# March Technique Discussion: Twisted Rod



## MJS (Mar 7, 2007)

1. An attacker at 12 o'clock hold a gun in their right hand at your chest. 

2. Standing naturally with hands down, step slightly forward with your left foot towards 11 o'clock into a left neutral bow as you simultaneously execute a right outward hooking parry to the barrel of the gun and your left hand grabs your attacker's right hand. 

3. Step forward and outside of your attacker's right leg with your right foot to 11 o'clock into a right neutral bow as your right forearm pins against the back of your attacker's right hand to force it back. 

4. Pivot in place counterclockwise into a right reverse bow facing 6 o'clock, as your left hand and right forearm twist your attacker's right wrist and arm counterclockwise to break the wrist as your attacker is thrown over your right leg to land on the ground (with back of ground and head toward 4:30). 

5. Without hesitation execute a right shovel kick (first the ball of your foot then the heel in the same motion) to your attacker's right ribs (following through and then up.) 

6. Come down with a right point of heel stomp to the head of the humorous at your attacker's left shoulder. Plant your right foot just to the right of your attacker's left arm and pivot counterclockwise into a left close kneel stance and immediately drop your right knee down onto your attacker's throat as you simultaneously execute a right two-finger poke to your attacker's eyes. 

7. With your right hand (holding the gun) strike down and back (toward your right leg) through the right side of your attacker's jaw with the butt of the gun. 

8. Strike again forward and through your attacker's face with the butt of the gun, following through to hit your attacker's right arm. 

9. Stand and execute a right knife-edge kick to your attacker's right arm. 

10. Land towards 4:30 just below your attacker's right arm. 
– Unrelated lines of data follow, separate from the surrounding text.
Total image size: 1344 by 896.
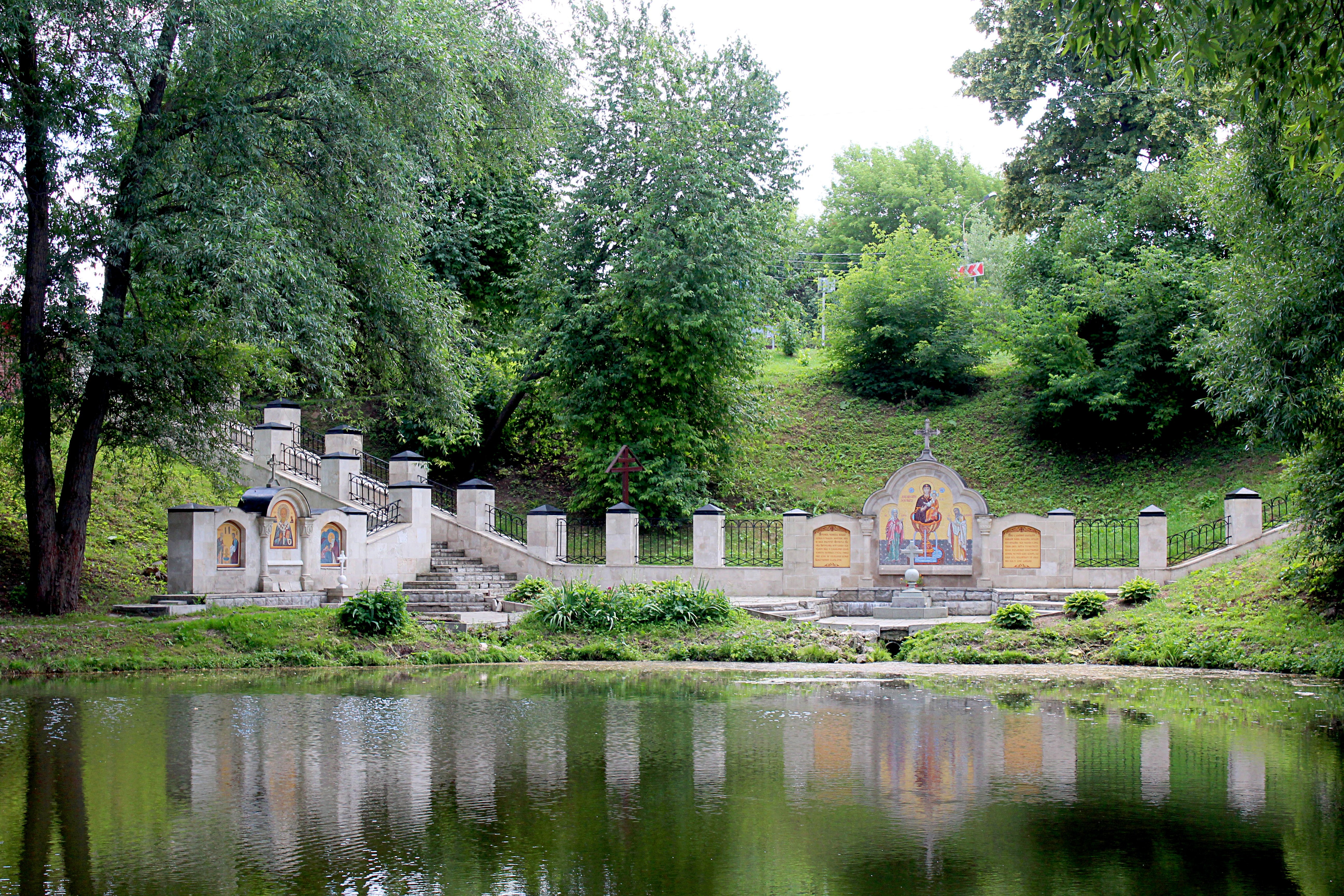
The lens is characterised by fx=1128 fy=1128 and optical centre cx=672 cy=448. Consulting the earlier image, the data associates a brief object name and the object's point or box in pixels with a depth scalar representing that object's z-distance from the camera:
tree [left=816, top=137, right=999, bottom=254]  57.88
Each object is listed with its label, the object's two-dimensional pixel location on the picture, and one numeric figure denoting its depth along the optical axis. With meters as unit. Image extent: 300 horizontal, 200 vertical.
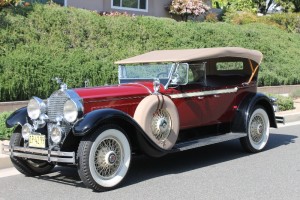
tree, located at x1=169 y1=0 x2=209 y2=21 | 21.45
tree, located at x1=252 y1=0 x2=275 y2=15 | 33.48
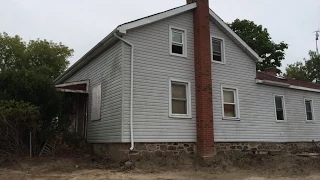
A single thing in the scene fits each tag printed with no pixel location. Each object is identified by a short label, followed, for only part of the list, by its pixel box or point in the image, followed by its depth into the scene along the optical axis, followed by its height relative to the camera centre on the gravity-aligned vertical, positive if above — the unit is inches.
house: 364.2 +56.2
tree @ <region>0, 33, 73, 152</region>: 366.5 +43.0
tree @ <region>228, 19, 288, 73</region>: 1041.0 +347.9
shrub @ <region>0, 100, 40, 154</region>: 337.5 +1.1
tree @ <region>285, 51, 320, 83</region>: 1303.0 +291.0
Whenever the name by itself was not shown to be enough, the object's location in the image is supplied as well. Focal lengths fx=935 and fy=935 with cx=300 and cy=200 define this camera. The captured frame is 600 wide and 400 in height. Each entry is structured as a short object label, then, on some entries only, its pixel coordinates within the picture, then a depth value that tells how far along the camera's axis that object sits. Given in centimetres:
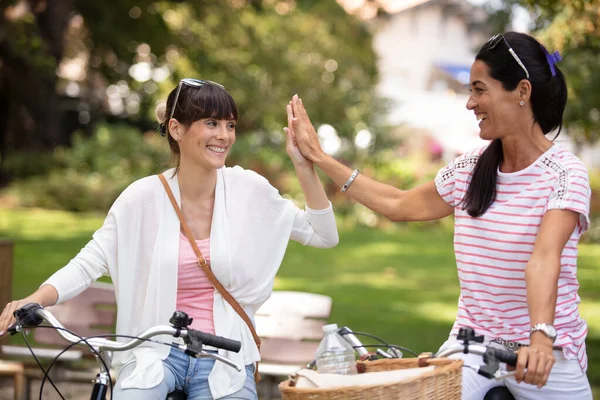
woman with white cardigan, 363
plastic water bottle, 295
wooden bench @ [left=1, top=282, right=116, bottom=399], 617
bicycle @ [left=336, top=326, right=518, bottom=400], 282
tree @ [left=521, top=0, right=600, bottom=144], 823
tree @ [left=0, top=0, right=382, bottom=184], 2016
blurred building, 5981
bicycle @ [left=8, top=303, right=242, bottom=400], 302
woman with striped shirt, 332
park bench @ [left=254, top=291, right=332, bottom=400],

11. As you execute a left front crossover to 3 o'clock take the gun and as you step out right to 3:00 o'clock you are aiming the gun at your attacker with the left hand below in a checking position (taking care so as not to have your hand go in front of the barrel).


----------



## MattJ (Mar 10, 2007)

While I was not big on many of the gun defense techniques in AKK (or anything else, FWIW), I did like this one the best. Biggest problem I saw teaching this one was to get people to really turn their shoulders when stepping forward. Otherwise they ram themselves into the barrel of the gun, and make the initial parry difficult to get.


----------